*TASK TO COMPLETE:* Copy out the entire prep_dataloader documentation that follows, word for word.

(Beginning of TEXT FOR ANALYSIS)

Skip to content

Prepare dataloader

prep_dataloader#

def prep_dataloader(
    train_ds: Dataset, test_ds: Dataset = None, batch_size: int = 1, callback: Callable = None, num_workers: int = 0, 
    parallel: bool = False, shuffle = True, drop_last=True
) -> Union[DataLoader, Tuple[DataLoader, DataLoader]]

Description#

This function sets up one or two DataLoaders' for PyTorch models, facilitating efficient and configurable data loading for both training and optional testing phases. This function integrates best practices for data management in deep learning applications, supporting parallel data loading, optional shuffling, and batch handling. It can handle single and distributed computing environments, making it versatile for local training sessions or scalable, distributed training across multiple GPUs or nodes.

Parameters#

  • train_ds (torch.utils.data.Dataset): The PyTorch dataset for training data loading.

(End of TEXT FOR ANALYSIS)
(Beginning of INFORMATION GIVEN)

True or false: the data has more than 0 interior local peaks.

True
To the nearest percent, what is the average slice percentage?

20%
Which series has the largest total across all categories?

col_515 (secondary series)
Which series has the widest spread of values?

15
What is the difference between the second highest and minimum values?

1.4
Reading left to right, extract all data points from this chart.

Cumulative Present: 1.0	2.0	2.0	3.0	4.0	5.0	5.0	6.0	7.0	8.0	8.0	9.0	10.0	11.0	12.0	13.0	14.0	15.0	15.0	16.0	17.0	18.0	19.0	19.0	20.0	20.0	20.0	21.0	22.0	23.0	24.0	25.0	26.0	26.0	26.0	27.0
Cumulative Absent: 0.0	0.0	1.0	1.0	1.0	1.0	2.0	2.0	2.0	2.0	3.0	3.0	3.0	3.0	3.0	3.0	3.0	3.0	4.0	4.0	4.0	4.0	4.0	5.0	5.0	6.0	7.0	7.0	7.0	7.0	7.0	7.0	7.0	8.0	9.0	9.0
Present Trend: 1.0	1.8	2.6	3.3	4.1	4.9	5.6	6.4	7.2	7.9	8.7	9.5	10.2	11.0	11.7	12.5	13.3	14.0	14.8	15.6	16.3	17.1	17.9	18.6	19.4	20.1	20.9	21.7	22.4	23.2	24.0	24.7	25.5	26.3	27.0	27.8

(End of INFORMATION GIVEN)

*ANSWER BOX:*
Skip to content

Prepare dataloader

prep_dataloader#

def prep_dataloader(
    train_ds: Dataset, test_ds: Dataset = None, batch_size: int = 1, callback: Callable = None, num_workers: int = 0, 
    parallel: bool = False, shuffle = True, drop_last=True
) -> Union[DataLoader, Tuple[DataLoader, DataLoader]]

Description#

This function sets up one or two DataLoaders' for PyTorch models, facilitating efficient and configurable data loading for both training and optional testing phases. This function integrates best practices for data management in deep learning applications, supporting parallel data loading, optional shuffling, and batch handling. It can handle single and distributed computing environments, making it versatile for local training sessions or scalable, distributed training across multiple GPUs or nodes.

Parameters#

  • train_ds (torch.utils.data.Dataset): The PyTorch dataset for training data loading.